Da reichen nationale Meistertitel nun mal nicht aus. Trotz der Konkurrenz von Chelsea und den donnernden Ankündigungen von Rivale City, feierten die Jungs von Alex Ferguson zuletzt drei Meistertitel in Folge. International sah es da mau aus. Bis zum ersehnten Champions League-Sieg 2008 herschte neun Jahre lang Flaute. Zu wenig für die eigenen Ansprüche. Und die eigene Kasse.
International wird das große Geld gescheffelt.
Wer sich einen kostspieligen Kader leisten mag, der muss dort Titel feiern.
Ansonsten schlagen die Ausgaben zurück.
In Manchester mit geballter Faust.
Fast eine Milliarde Euro Schulden hat der Verein. Verbindlichkeiten von 985.000.000 Euro!
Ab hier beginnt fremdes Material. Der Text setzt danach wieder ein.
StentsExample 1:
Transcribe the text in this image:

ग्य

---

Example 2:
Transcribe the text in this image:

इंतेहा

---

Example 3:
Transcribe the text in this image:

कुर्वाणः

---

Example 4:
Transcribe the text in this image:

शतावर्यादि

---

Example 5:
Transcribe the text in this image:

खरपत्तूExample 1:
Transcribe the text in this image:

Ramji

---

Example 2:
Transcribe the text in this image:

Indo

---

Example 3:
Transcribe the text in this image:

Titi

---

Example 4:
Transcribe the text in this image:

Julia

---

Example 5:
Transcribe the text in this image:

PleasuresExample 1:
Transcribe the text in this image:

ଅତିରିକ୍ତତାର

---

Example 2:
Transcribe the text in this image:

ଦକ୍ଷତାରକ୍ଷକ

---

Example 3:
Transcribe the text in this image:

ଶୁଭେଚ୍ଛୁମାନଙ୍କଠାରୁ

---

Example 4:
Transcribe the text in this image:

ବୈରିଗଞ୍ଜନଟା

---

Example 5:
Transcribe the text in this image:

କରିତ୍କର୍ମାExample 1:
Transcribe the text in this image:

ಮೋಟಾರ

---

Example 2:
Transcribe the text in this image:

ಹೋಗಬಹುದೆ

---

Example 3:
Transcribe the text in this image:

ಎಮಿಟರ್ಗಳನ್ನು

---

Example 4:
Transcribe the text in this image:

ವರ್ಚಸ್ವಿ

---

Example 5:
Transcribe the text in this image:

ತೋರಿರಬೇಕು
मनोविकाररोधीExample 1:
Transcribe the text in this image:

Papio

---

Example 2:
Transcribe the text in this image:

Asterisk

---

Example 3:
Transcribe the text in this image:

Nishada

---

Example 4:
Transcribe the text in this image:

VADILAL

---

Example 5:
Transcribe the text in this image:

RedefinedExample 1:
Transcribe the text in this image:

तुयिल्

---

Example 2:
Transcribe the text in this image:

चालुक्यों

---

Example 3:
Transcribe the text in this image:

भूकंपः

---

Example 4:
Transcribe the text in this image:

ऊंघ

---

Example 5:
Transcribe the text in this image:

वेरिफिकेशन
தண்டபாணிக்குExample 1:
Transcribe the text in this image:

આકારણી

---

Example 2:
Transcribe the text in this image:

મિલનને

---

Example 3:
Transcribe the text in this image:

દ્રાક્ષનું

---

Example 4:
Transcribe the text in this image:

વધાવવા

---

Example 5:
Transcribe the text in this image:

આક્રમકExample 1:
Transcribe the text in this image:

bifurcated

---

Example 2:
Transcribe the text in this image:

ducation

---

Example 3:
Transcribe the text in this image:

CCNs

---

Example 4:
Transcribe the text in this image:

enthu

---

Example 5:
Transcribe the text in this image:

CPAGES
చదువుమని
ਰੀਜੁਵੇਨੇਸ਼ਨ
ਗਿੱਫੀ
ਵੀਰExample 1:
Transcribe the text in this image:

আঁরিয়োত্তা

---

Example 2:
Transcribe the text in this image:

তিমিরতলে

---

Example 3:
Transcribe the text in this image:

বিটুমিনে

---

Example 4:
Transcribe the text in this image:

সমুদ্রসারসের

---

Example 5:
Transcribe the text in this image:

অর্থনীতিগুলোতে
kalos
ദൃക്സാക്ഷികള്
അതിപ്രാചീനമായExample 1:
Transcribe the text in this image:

Wäre der Transfer von Cristiano Ronaldo im Sommer nicht gewesen, hätte man die zehn Stellen schon jetzt voll.
Normalerweise sollte man sich bei den Wettanbietern der Nation seinen Freebet sichern und auf den Konkurs von ManU wetten.
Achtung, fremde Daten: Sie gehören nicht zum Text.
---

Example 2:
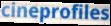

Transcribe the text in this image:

cineprofiles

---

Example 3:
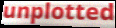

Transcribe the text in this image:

unplotted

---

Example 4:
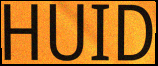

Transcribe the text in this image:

HUID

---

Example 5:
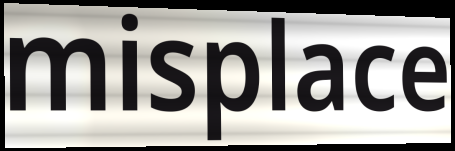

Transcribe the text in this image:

misplaceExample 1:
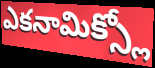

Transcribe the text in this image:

ఎకనామిక్స్లో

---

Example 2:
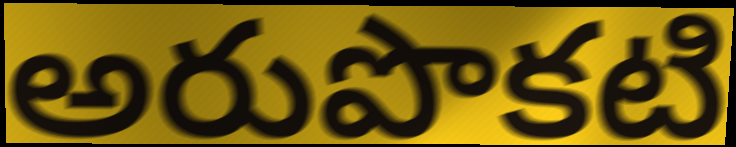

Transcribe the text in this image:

అరుపొకటి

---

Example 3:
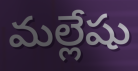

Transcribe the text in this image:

మల్లేషు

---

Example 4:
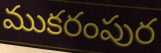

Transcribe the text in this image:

ముకరంపుర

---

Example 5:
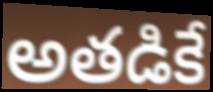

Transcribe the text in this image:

అతడికేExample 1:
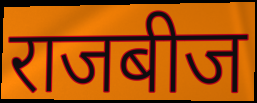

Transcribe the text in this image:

राजबीज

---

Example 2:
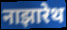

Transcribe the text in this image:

नाझारेथ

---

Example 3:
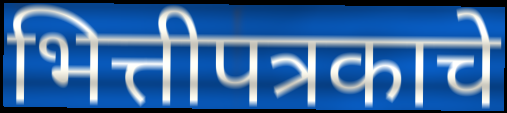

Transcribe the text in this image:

भित्तीपत्रकाचे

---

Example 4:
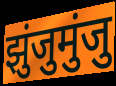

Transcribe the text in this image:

झुंजुमुंजु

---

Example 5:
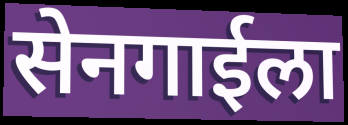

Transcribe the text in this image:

सेनगाईलाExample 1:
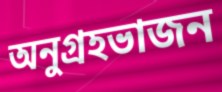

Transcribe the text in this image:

অনুগ্রহভাজন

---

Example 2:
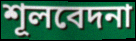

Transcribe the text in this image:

শূলবেদনা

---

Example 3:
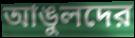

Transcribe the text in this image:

আঙুলদের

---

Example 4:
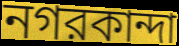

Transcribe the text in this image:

নগরকান্দা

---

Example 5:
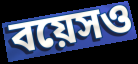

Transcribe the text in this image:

বয়েসওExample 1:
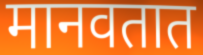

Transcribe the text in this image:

मानवतात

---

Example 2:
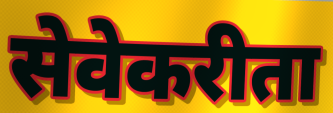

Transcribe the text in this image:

सेवेकरीता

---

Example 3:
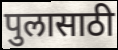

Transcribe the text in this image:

पुलासाठी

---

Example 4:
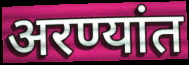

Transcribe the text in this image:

अरण्यांत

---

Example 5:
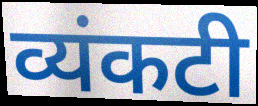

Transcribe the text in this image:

व्यंकटी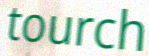
tourchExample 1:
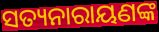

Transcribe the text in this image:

ସତ୍ୟନାରାୟଣଙ୍କ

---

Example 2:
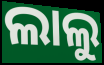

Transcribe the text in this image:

ଲାଲୁ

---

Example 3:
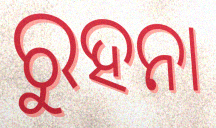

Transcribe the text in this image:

ରୁହନା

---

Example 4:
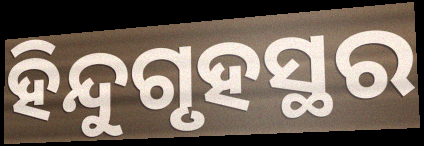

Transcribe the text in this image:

ହିନ୍ଦୁଗୃହସ୍ଥର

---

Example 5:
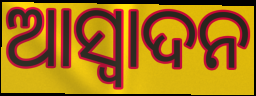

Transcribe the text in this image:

ଆସ୍ୱାଦନ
Normalerweise. Ich verstehe bis heute nicht, wie sich Vereine (Real Madrid ist ja auch so ein Experte) mit solchen Schuldenbergen über Wasser halten können. Jedes andere Unternehmen wäre schon zehn Mal insolvent gegangen, aber im Fußball steht eine ganze Lobby dahinter, die den Verein über Wasser hält.
Dann wird halt ein Spieler verkauft und auch noch das Trainingsgelände. Müsste ja reichen. Um die zehnstellige Zahl nicht noch zu erreichen.
Zum Glück gibt es noch ein paar neue Unternehmen, die Sponsorengelder in den Verein stopfen. Passt schon.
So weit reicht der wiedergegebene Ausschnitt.